Elle écarte les yeux et se retourne vers Faolàn.
"Est-ce vrai ?"
"Oui.", répond-t-il sans broncher, d'une voix morte. Qu'elle le haïsse aussi, qu'est-ce qu'il en a à faire. Mais la vieille femme secoue seulement la tête, la pitié illuminant ses traits.

"Mon garçon... Pourquoi aurais-tu fait une chose pareille ?"
"Parce que c'est une brute sans coeur!", s'exclame Erohel.
"Ce n'est pas à toi que je parle!", s'exclame sa mère mais Faolàn ne répond pas. Elle jette un rapide coup d'oeil à son fils.

"Je voudrais bien pouvoir lui parler seul", dit-elle alors. Son fils grogne mais hoche la tête.

"Bien. Je vais m'occuper de Freyja, je serai de retour demain matin, mère"
Il l'embrasse froidement sur la joue et part. La vieille femme s'assoit sur les fourrures.
"Bien. Mon garçon, explique-moi ce qu'il s'est passé exactement. Pas seulement maintenant. Tu vas aussi m'expliquer qui tu es et ce que tu as fait et ensuite, nous verrons."

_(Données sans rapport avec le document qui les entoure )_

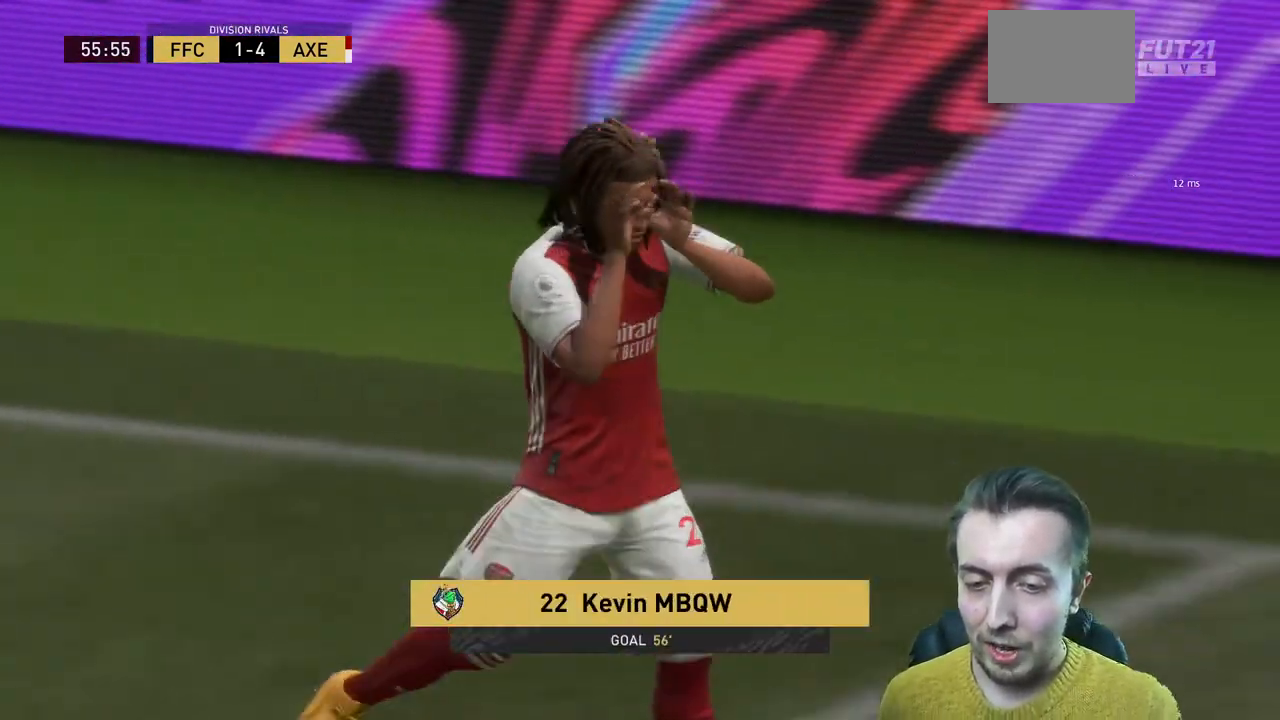
{"buttons": [], "left_stick": "center", "right_stick": "center", "events": []}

Faolàn ne sait d'abord pas quoi faire, puis, d'une voix rauque, il lui dévoile son histoire sans omettre un seul détail.

~***~

La vieille femme hoche la tête et lui caresse les cheveux.
"Je comprends", dit-elle et Faolàn sourit douloureusement. Elle semble réfléchir quelques instants puis se remet à parler.
"Tu aimes Freyja, n'est-ce pas?"
"Oui", murmure-t-il.
Elle secoue la tête.
"Je pense qu'Erohel l'aime aussi. Cela ne m'étonnerait pas que ton accès de violence soit lié à lui. Tu sais, mon petit, j'aime beaucoup mon fils, mais... Il peut être si cruel de temps à autre."

Faolàn soupire.
"Ce ne peut pas être de sa faute, ce n'est pas lui qui m'a rendu violent du jour au lendemain."
La vieille femme lève les yeux au ciel.
"Tu devrais pourtant savoir que certaines substances sont utiles pour se perdre soit même."

Faolàn se fige.
Erohel l'aurait drogué?

"Pourquoi aurait-il fait ça ?", dit-il d'une voix lasse et la vieille femme ferme doucement les yeux.

"L'amour rend aveugle mais par dessus tout stupide. C'est bien connu", marmonne-t-elle" C'est bien connu."